As Conner prepares to kill himself, Angel disconnects the battle and a fight begins between the two. As normal, Angel does get the upper hand and manages to free the other hostages. Conner then throws Angel into a glass case where he gets his hands on a knife. Planting it in Conner's legs, he looks into his son's eyes and sees nothing but pain and a desire for it to stop. So Angel proves his love for his son the only way he can, he slits Conner's throat.

Back at Wolfram and Hart, the crew has gathered back up and all seem to have made up their minds regarding taking control of the building. Yet they're stunned when Angel comes to them and says that he's already agreed for all of them. Executive decision. Since all of them were leaning that way anyway, there are no hard feelings. Lilah then lets everyone know that Cordy's body has been recovered and is being pampered. She will receive the best physical and magical help there is to wake her from her coma.

Cordy is actually another character with massive potential for next year. Now that Jasmine's influence has been cleansed from her, hopefully that saintly mother figure she had been transformed into will be gone and Queen Bitch will return with vengeance. And a bitchy Cordy with the full power and wealth of something like Wolfram and Hart behind her can only lead to fun.

Angel asks Lilah to let him see Conner, and she reluctantly agrees. As he leaves, Fred wonders who Conner is. Driving up the coast, Angel comes upon a log cabin where he find his son having dinner with a family. Conner's new family.

Back in Season One of Angel, there was an episode called "I Will Remember You," which featured Buffy. In this episode Angel became human and he and Buffy got to spend one day as the lovers they always wanted to be. However the knowledge that his being human will eventually lead to her death one day drove him to strike a deal with the Powers That Be to turn back the clock and stop him from becoming human. Nobody would remember that day existed or what had happened except Angel. He had to live with the knowledge that he had experienced a perfect day of love, and was the only one who remembered it.

It appears that Angel struck a similar deal with the Senior Partners. They rewrote history so that Conner grew up in a normal loving family and knew nothing of his past life. Only Angel will remember that he had a son whom he loved more then anything else, but his sacrifice lets Conner live the life he always wanted. The only life where Conner could be happy and free of the pain which haunted him. It was actually quite touching.

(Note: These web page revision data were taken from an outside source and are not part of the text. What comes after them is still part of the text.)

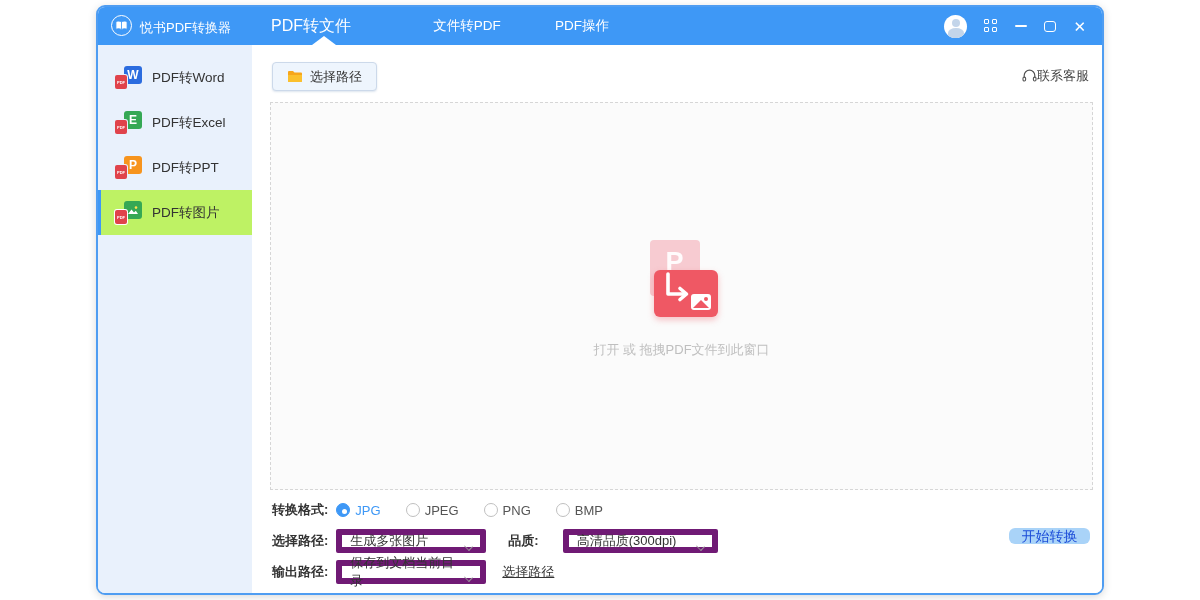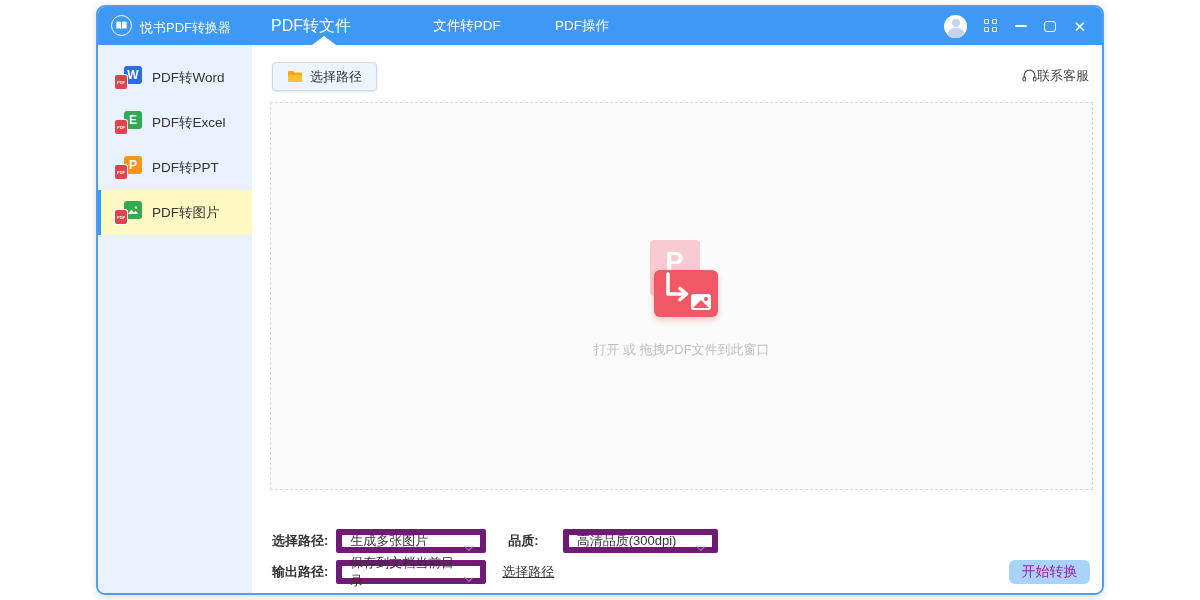"PDF转图片" .side-item.active { background: #fef9c3 -> #bef264 }
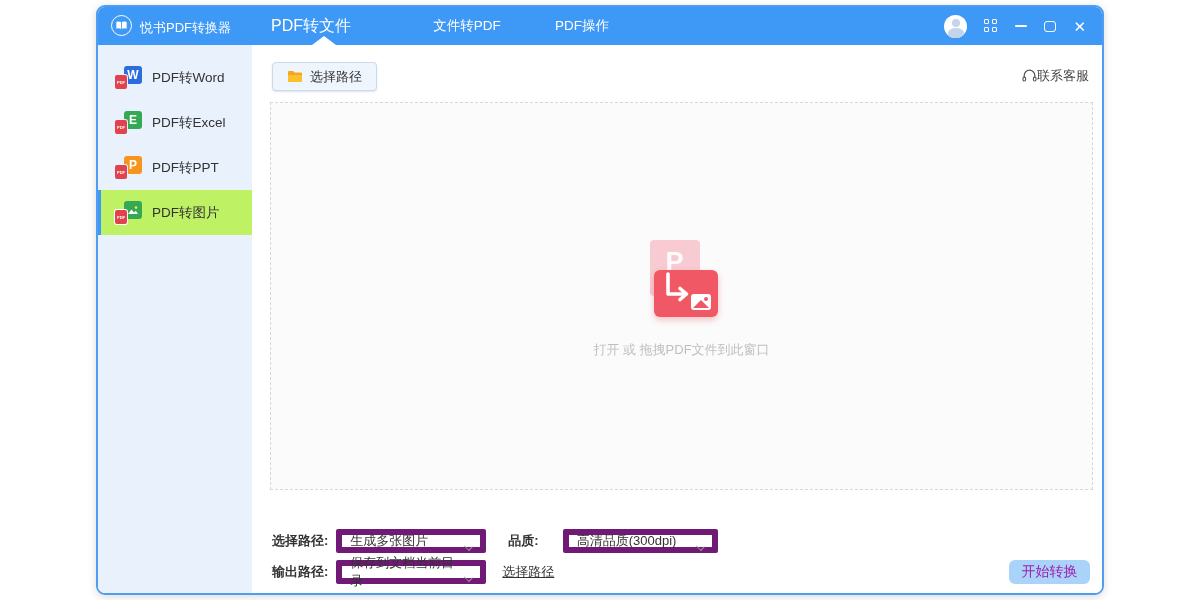"转换格式:" div.row { html: none -> <div> <span>转换格式:</span> <span> <span></span> <span>JPG</span> </span> <span> <span></span> <span>JPEG</span> </span> <span> <span></span> <span>PNG</span> </span> <span> <span></span> <span>BMP</span> </span> </div> }
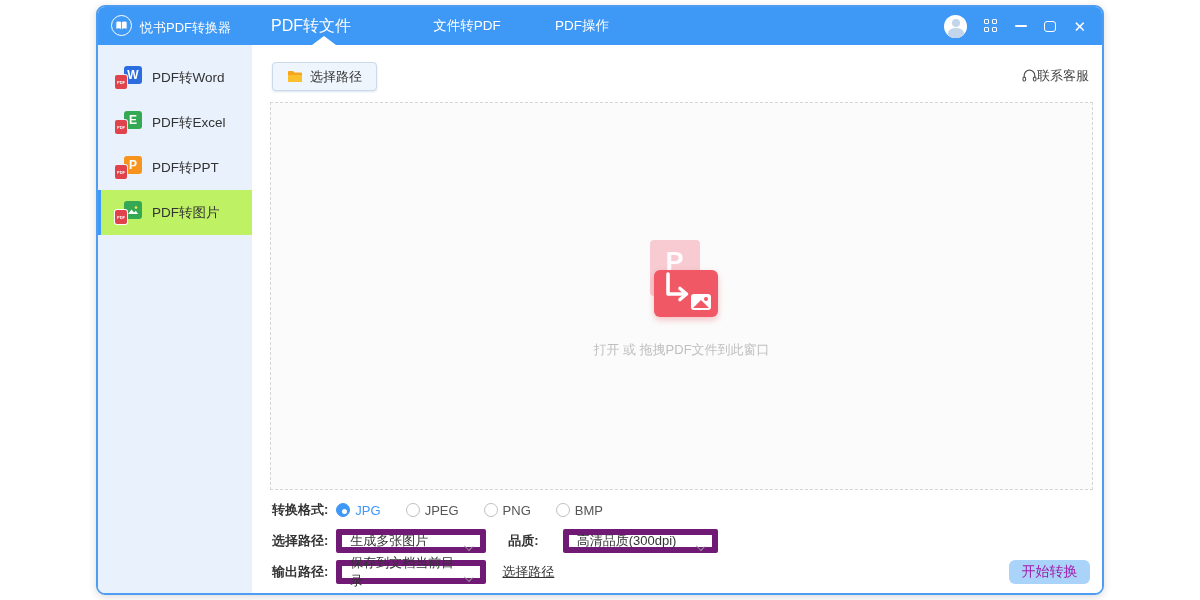"开始转换" .start-btn { color: #a21caf -> #1d4ed8; height: 24px -> 16px; margin-top: 32px -> none }
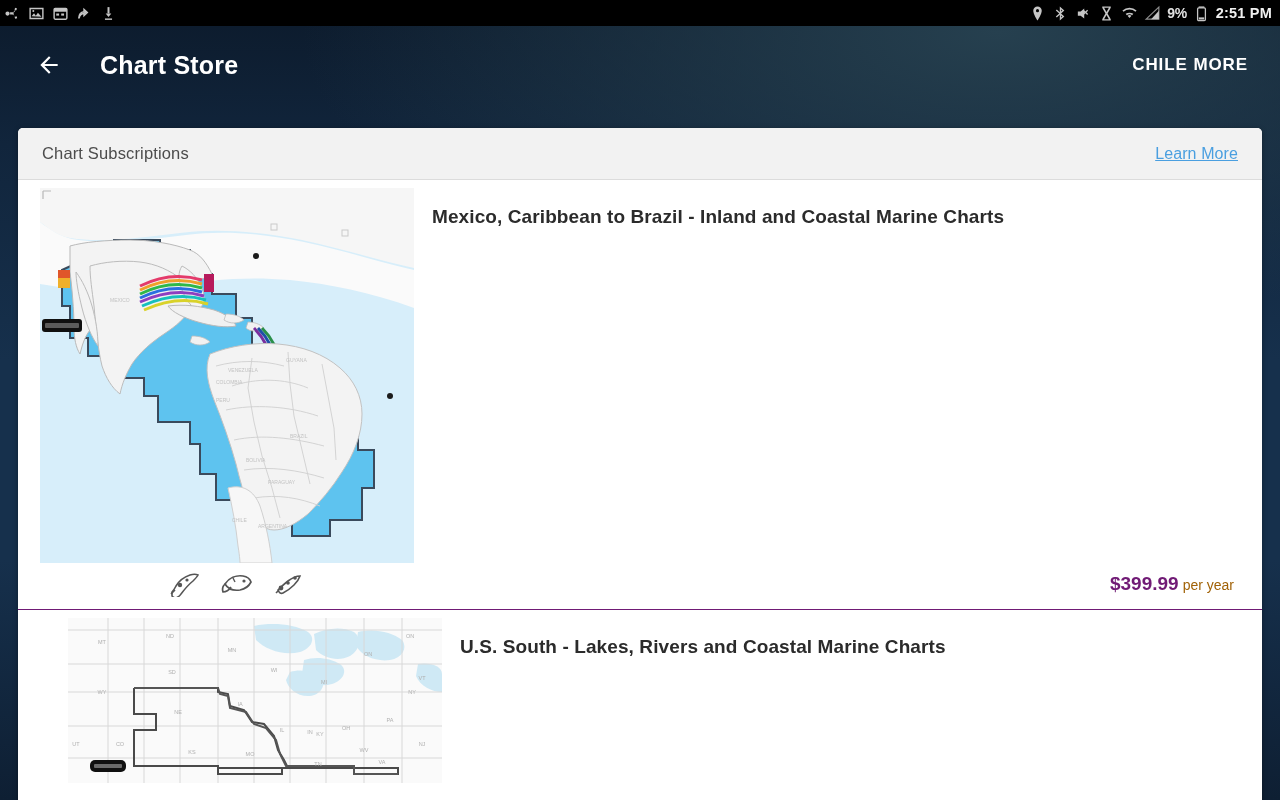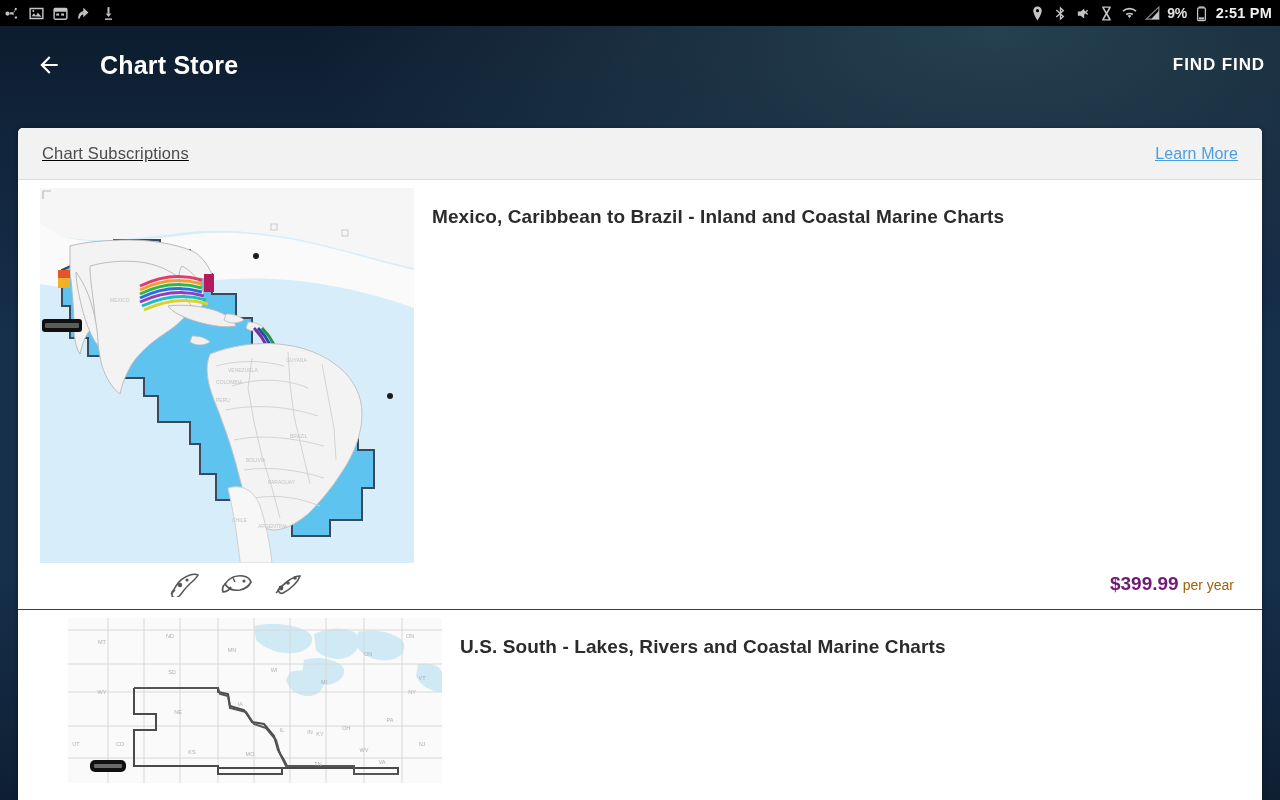"Chart Store" .appbar { padding: 0 13px 0 28px -> 0 30px 0 28px }
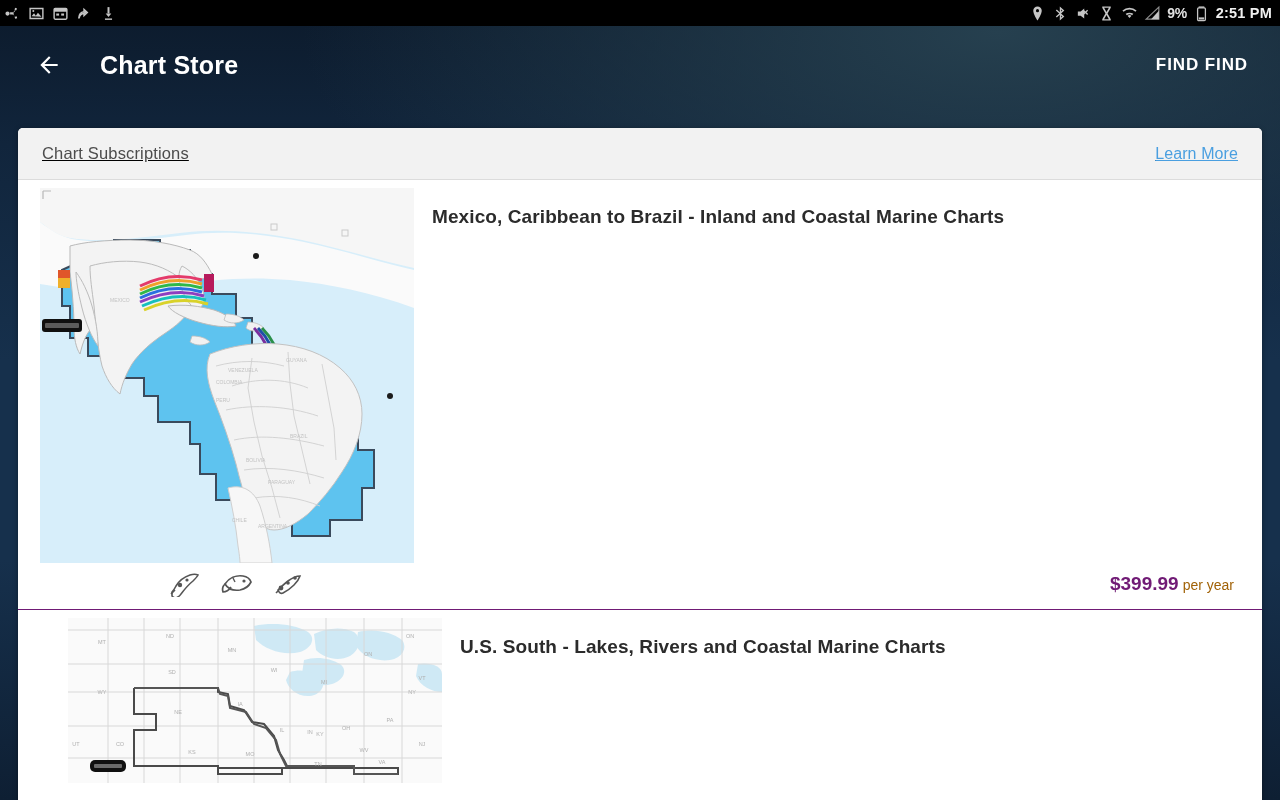"FIND FIND" div.findmore { text: FIND FIND -> CHILE MORE }
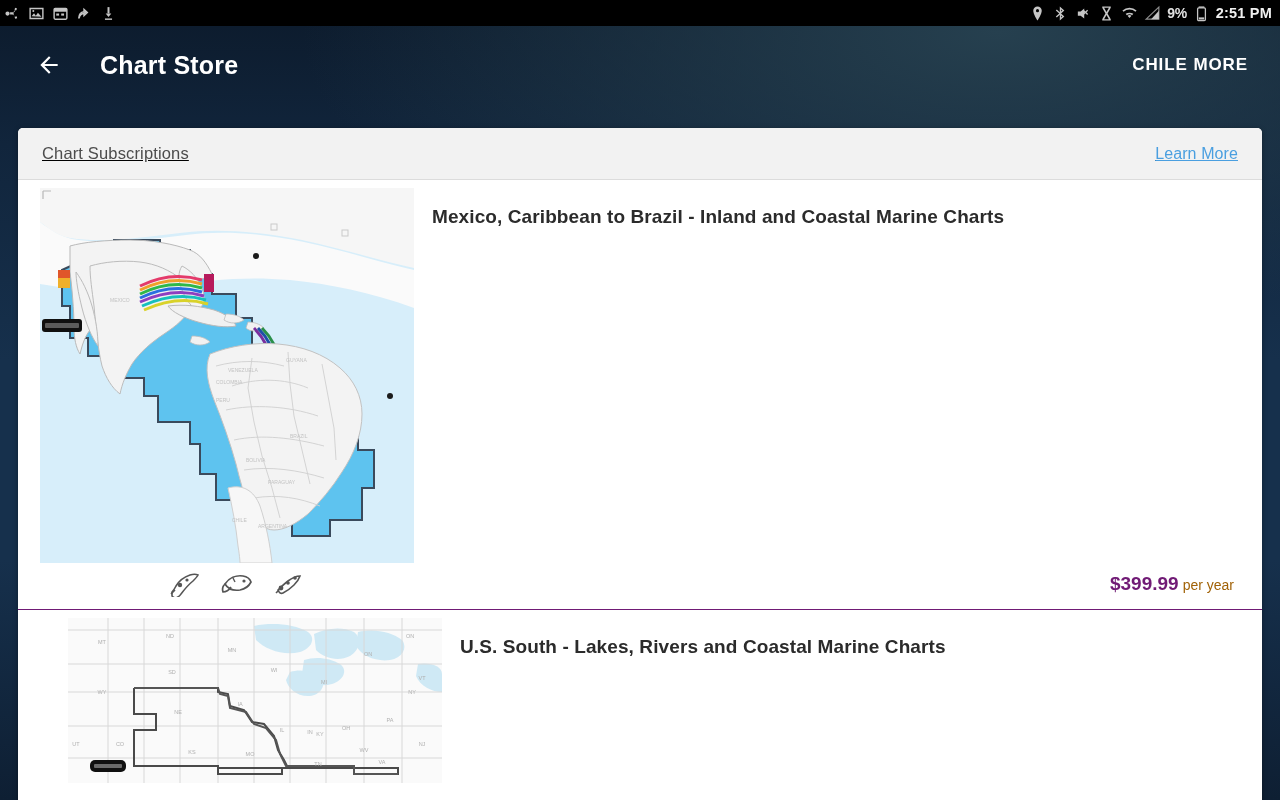"Chart Subscriptions" .card-header { text-decoration: underline -> none }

Needless to say I loved this episode. It has me excited for all the potential that next year's season of Angel possesses, while at the same time giving me a bittersweet conclusion to the relationship between Conner and Angel. Angel's sacrifice is the definition of her, and all the continuity referencing brought a smile to my face. If there's a downside to this episode, it's only that it was Tim Minear's last episode of Angel. He'll be leaving to head Fox's new show "Wonder Falls." But with Joss Whedon and David Greenwalt at the helm, I have nothing but high expectations for Angel. I just hope that Angel comes out of his upcoming Buffy crossover with his dignity intact.